私が車の元まで行くと、スライド式のドアが開く。

そのまま車内に入ると、シートに踏ん反り返るように座る兄がタオルを投げ寄こしてきた。

「無事か?」

「ターゲットは無事だよ。怪我もない」

兄の向かいのシートに座り、自分に纏わりつく水分をタオルで拭き取りながら、報告する。

「お前は?」

思いがけない兄の言葉に、私の手が止まる。

「兄貴が、仕事中の私の身体を気遣うなんて珍しいわね」

いつもなら、人権という単語は、兄の中には存在しないのではないかと思えるほど、人使いが荒いというのに……もしかして、なにか企んでるとか?

疑心の眼差しを兄に向ける。

「心外だな。

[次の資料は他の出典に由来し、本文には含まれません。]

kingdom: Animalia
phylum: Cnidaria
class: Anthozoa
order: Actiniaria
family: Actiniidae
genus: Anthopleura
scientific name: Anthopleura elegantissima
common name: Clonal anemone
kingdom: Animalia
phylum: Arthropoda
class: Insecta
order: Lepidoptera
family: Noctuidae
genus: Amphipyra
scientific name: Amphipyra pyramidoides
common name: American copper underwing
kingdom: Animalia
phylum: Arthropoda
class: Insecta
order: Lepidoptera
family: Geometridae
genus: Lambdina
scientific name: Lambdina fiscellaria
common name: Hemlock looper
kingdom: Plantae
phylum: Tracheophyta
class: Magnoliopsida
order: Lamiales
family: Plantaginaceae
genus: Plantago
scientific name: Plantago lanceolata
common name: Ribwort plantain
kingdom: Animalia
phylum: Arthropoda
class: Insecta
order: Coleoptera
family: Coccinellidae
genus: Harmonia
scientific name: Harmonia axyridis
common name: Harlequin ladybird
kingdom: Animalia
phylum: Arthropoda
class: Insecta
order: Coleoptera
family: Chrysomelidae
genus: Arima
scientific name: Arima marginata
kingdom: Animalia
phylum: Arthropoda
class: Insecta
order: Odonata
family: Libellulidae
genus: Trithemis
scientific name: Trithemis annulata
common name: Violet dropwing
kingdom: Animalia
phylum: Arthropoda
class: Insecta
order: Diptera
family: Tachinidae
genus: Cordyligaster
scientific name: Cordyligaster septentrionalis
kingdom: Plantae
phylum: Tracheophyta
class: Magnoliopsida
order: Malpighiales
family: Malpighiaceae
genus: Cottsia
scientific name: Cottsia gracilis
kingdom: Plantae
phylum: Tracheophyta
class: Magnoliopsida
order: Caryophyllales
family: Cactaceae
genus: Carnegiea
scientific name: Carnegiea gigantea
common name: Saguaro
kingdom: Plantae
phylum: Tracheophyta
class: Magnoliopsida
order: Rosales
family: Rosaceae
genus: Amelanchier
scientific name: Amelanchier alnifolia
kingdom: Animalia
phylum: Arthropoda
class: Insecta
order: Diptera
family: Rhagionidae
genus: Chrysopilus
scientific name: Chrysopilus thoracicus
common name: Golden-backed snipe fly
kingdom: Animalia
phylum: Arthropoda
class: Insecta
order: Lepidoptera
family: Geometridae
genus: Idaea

俺はいつだって、可愛い妹を心配しているぞ?」

兄は、抑揚のない声で、作り笑いを浮かべた。

凄く馬鹿にされてるような気分になるのは何故だろう。

まあ、兄の人を小馬鹿にしたような態度は、今に始まったわけではないのだけど……

「朔様」

サングラスをかけた強面の男が助手席から振り返り声を掛けてきた。

兄の秘書を勤めている八木さんだ。

「なんだ?」

兄は、目線一つ動かさず返事をする。

「先程の連中の事なのですが……彼等を雇った人物は、本人達にも判らないそうです。三日前、連中のリーダーの元に、キャッシュで前金十万と、指示が書かれた手紙が届けられたそうで、彼等はあくまでその指示に従っただけのようですね」

「つまり、黒幕は判らないって事か……ターゲットの受け渡し場所は?」

「S町の廃墟となっているビルだそうです。これが指示の書かれた手紙です」

八木さんが、ごつごつと節くれた手で、一枚の紙を差し出した。